Map between Zariski tangent spaces(?) Let $f:X\to Y$ be a morphism of schems, and $x\mapsto y:=f(x)$. Then we have a canonical map $\Phi:T_{X,x}\to T_{Y,y}\otimes_{k(y)}k(x)$ where $T_{X,x}:=\left( \mathfrak{m}_x/\mathfrak{m}_x^2\right)^{\vee}$(dual space) and $k(x)$ is the residue field at $x$. But I cannot imagine what this 'canonical' map is.
I guess for a given map $\sigma:\mathfrak{m}_x/\mathfrak{m}_x^2\to k(x)$, we can define a map $\rho:\mathfrak{m}_y/\mathfrak{m}_y^2\otimes_{k(y)}k(x)\to \mathfrak{m}_x/\mathfrak{m}_x^2\otimes_{k(y)}k(x)\to k(x)\otimes_{k(y)}k(x)$ where the first arrow is canonical and the second arrow is $\sigma \otimes \textrm{Id}_{k(x)}$. Then maybe $\Phi(\sigma)=\rho$.
Is this right?
 A: Well, using Hartshorne's notation, we have a map $f_x^\#:\mathcal{O}_{Y,y}\to\mathcal{O}_{X,x}$ that restricts and descends to a map $f_x^\#:{\frak{m}}_y/{\frak{m}}_y^2\to {\frak{m}}_x/{\frak{m}}_x^2$ (since $(f_x^\#)^{-1}({\frak{m}}_x)={\frak{m}}_y$).
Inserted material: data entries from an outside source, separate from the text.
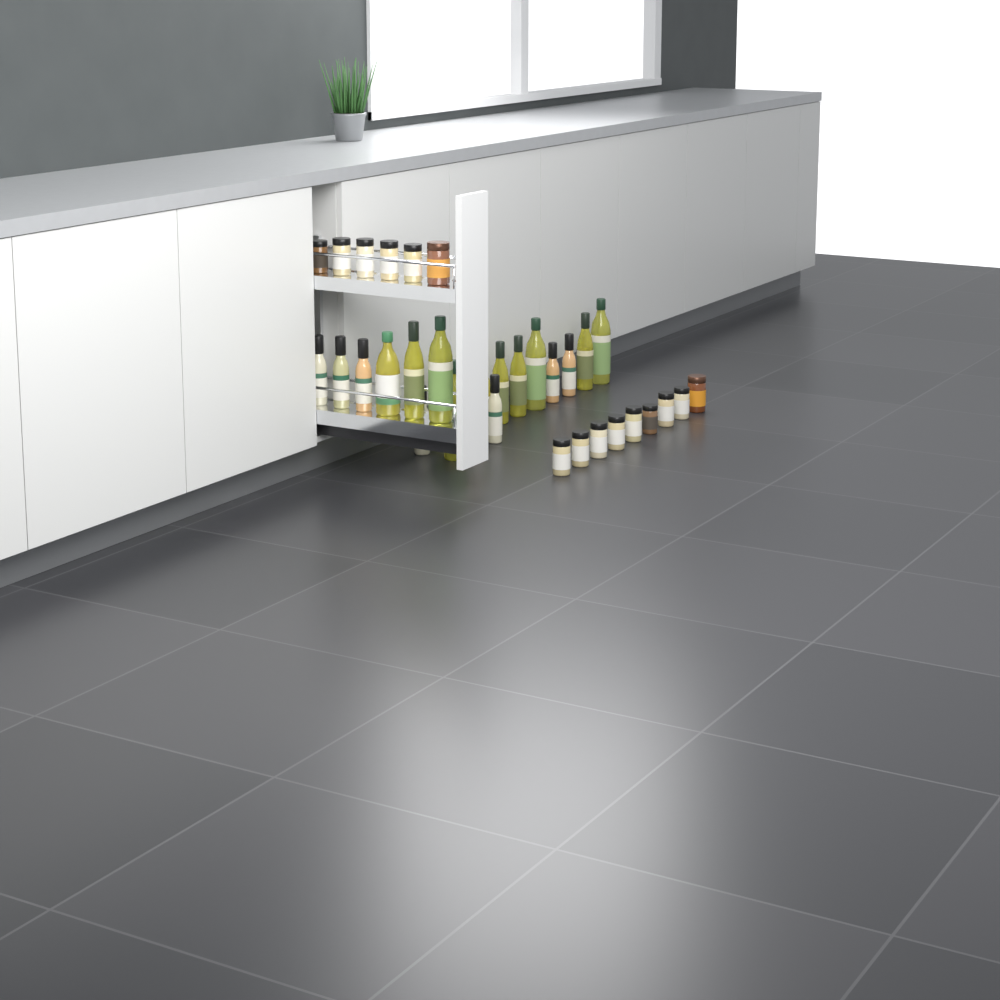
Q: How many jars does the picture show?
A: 15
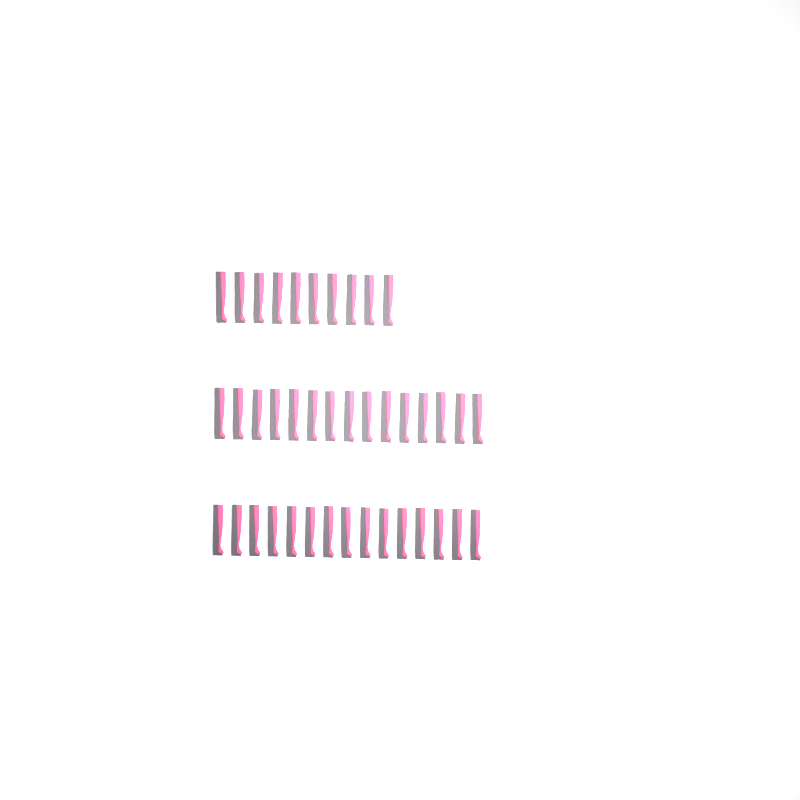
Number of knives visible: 40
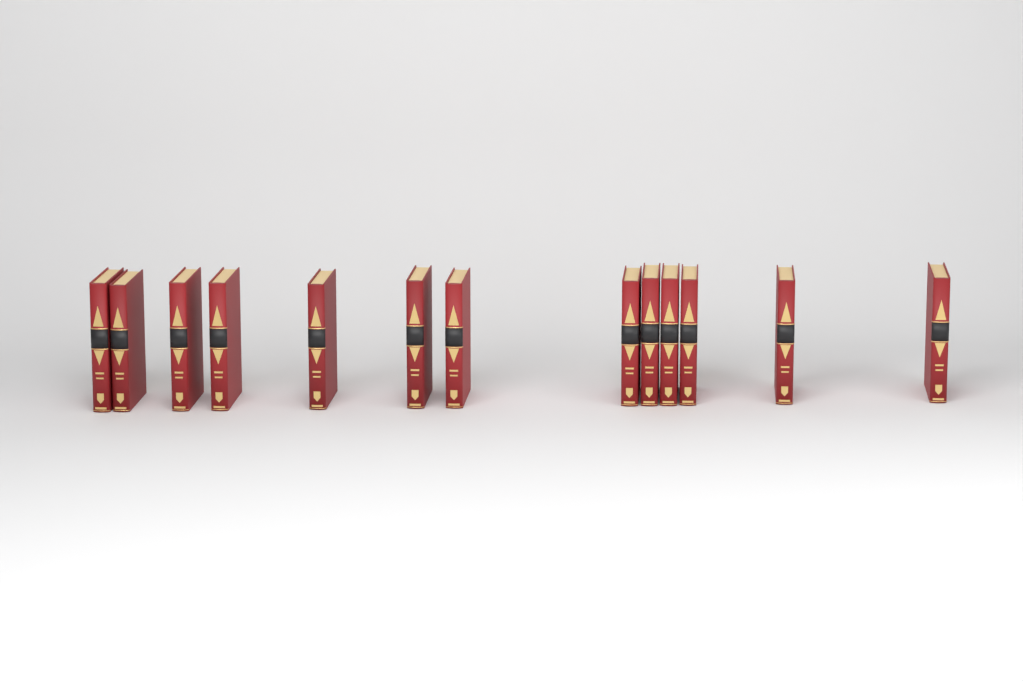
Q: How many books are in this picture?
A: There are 13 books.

By pulling back, we get a map
$$T_{X,x}=\mbox{Hom}_{k(x)}({\frak{m}}_x/{\frak{m}}_x^2,k(x))\to\mbox{Hom}_{k(y)}({\frak{m}}_y/{\frak{m}}_y^2,k(x))\simeq\mbox{Hom}_{k(y)}({\frak{m}}_y/{\frak{m}}_y^2,k(y))\otimes k(x)$$
where $k(y)$ acts on $k(x)$ by $f_x^\#$. This last $k(x)$-vector space is then $T_{Y,y}\otimes k(x)$.
Edit As Georges points out below, this last isomorphism works whenever $k(x)$ is a finite extension of $k(y)$.
A: Some details for $\text{Hom}_L(V,L)\otimes_L K\simeq\text{Hom}_L(V,K)$:


*

*The mapping is $\varphi\otimes\alpha\mapsto\alpha\varphi$

*Injectivity: if $\varphi_1,\ldots,\varphi_k$ free in $\text{Hom}_L(V,L)$ and $\alpha_1,\ldots,\alpha_n$ free in $K$ (over $L$) then $\alpha_j\varphi_i$ free: taking $\lambda_{i,j}\in L$ with $\sum\lambda_{(i,j)}\alpha_j\varphi_i=0$ the for each $v\in V$ we have $\sum\lambda_{(i,j)}\alpha_j\varphi_i(b)=0$ (relation in $k$) hence by freeness of the $\alpha_j$ this gives for each $j$ $\sum_i \lambda_{(i,j)}\varphi_i(b)=0$. We then have for each $j$ \sum_i\lamda_{(i,j)}\varphi_i=0 so by freeness of the $\varphi_i$ we conclude that for each $(i,j)$ we have $\lambda_{(i,j)}=0$

*Surjectivity (using $K/L$ finite): by dimensions: $\text{dim}_L(\text{Hom}_L(V,K))=\text{dim}_L(V)\times\text{dim}_L(K)$ and it's the same for the tensorial product.